O Superior Tribunal de Justiça veio, entretanto, a firmar o entendimento de ser inviável, para demonstração da divergência jurisprudencial, o confronto com acórdãos proferidos em recursos ordinários em mandado de segurança. Com efeito, entende o STJ que a indicação de paradigma proferido em recurso ordinário em mandado de segurança não serve à demonstração da divergência jurisprudencial, tendo em vista seu efeito devolutivo amplo. (STJ, 2ª T., AgRg no Ag 1.160.702/RJ, rel. Min. Castro Meira, publicado no DJe 28.10.2009).
Tal orientação tem por fundamento a amplitude do efeito devolutivo do recurso ordinário. Ora, vários outros recursos também ostentam efeito devolutivo amplo. Nesse sentido, a apelação, o agravo de instrumento, os embargos infringentes têm, de igual modo, efeito devolutivo amplo. A prevalecer tal orientação, não seria também mais possível, para demonstração da divergência jurisprudencial, o confronto com acórdãos proferidos nesses recursos, somente sendo possível o cotejo analítico com acórdãos proferidos em recurso especial e em recurso extraordinário, cujo efeito devolutivo é menos amplo.
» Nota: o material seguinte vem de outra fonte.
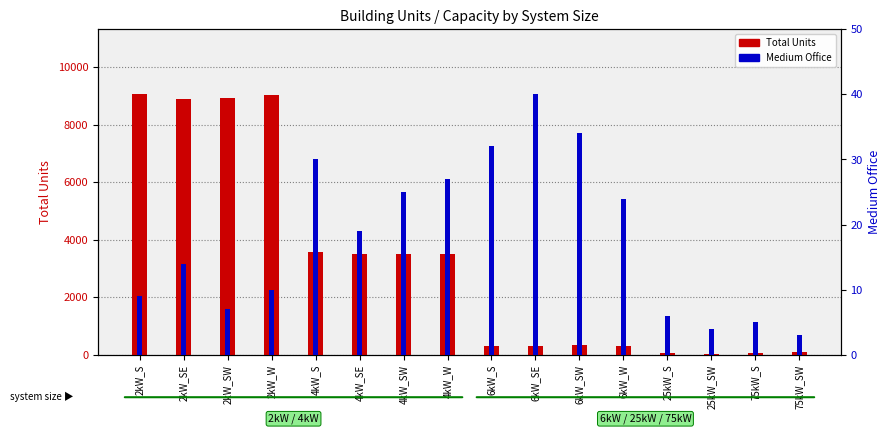

How many bars are there in each group?

2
O efeito devolutivo dos recursos extraordinários também não possui limitação em sua profundidade, como, aliás, está consagrado no n. 456 da súmula do STF, aplicado também ao STJ.
No julgamento de qualquer recurso, o tribunal haverá de fixar a ratio decidendi da questão principal posta em julgamento. A ratio decidendi é a norma jurídica geral que o tribunal entende aplicável àquele caso concreto. Ela é o elemento normativo do precedente. Se tribunais diversos encontram para casos semelhantes normas gerais diversas, é preciso que o STJ intervenha para compor a divergência jurisprudencial. E isso é o quanto basta para o conhecimento do recurso especial. Pouco importa a situação processual (causa de competência originária ou derivada, recurso especial ou ordinário) de onde surgiu a decisão.
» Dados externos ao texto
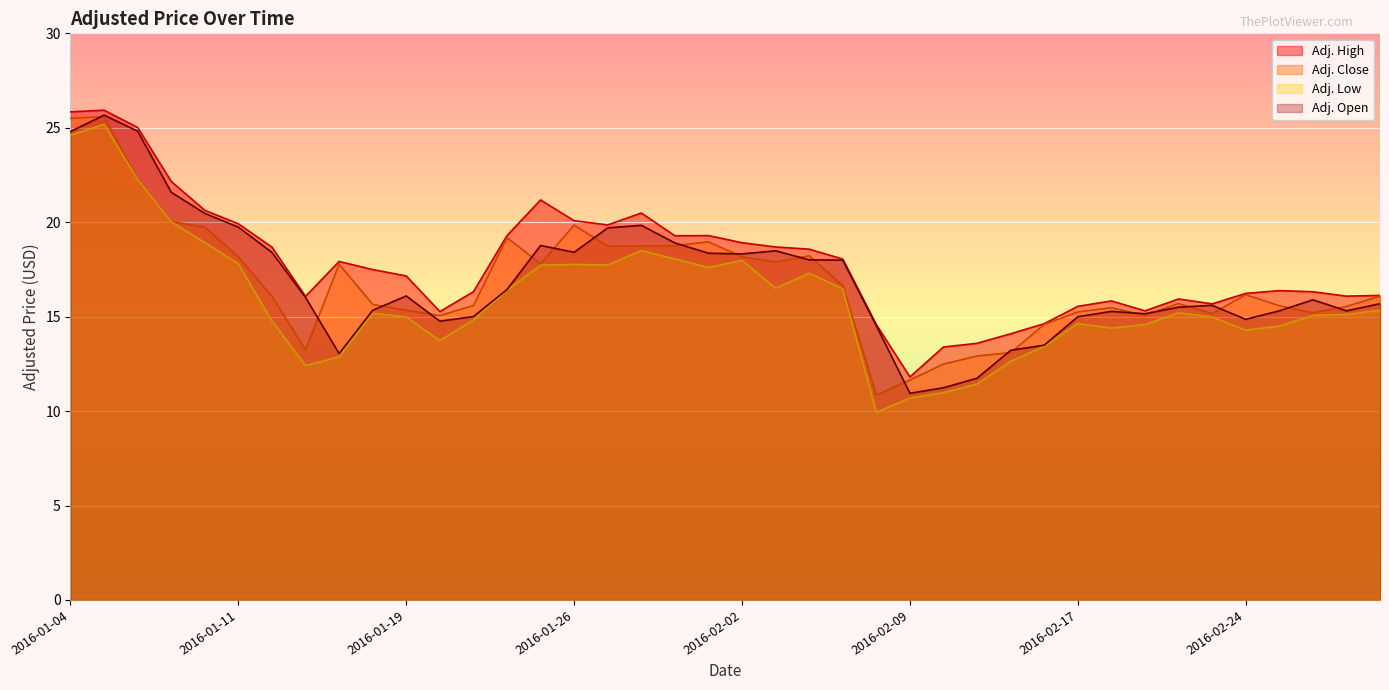

What is the sum of all Adj. Close values?

673.7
A função constitucional do Superior Tribunal de Justiça é a de uniformizar a jurisprudência nacional, eliminando divergência havida entre tribunais diferentes, independentemente do tipo de recurso em que proferido o precedente. É preciso, apenas, que haja divergência entre precedentes de tribunais diversos, cabendo ao STJ eliminar essa divergência e firmar a orientação a ser seguida pelos tribunais e, de resto, pela comunidade jurídica.
Esse entendimento firmado no âmbito da jurisprudência do Superior Tribunal de Justiça contraria sua própria função constitucional, subtraindo a efetividade de sua função e apequenando sua importância como Corte de Justiça destinada, por imposição constitucional, à uniformização da jurisprudência nacional.
Ademais, não custa repisar o que sempre defendemos: na interpretação dos requisitos de admissibilidade dos recursos, deve-se optar pela interpretação mais favorável ao cabimento, em prol da efetividade processual e do amplo acesso à justiça.
Lamentamos o entendimento, com o qual não concordamos. Não parece, enfim, adequado o entendimento.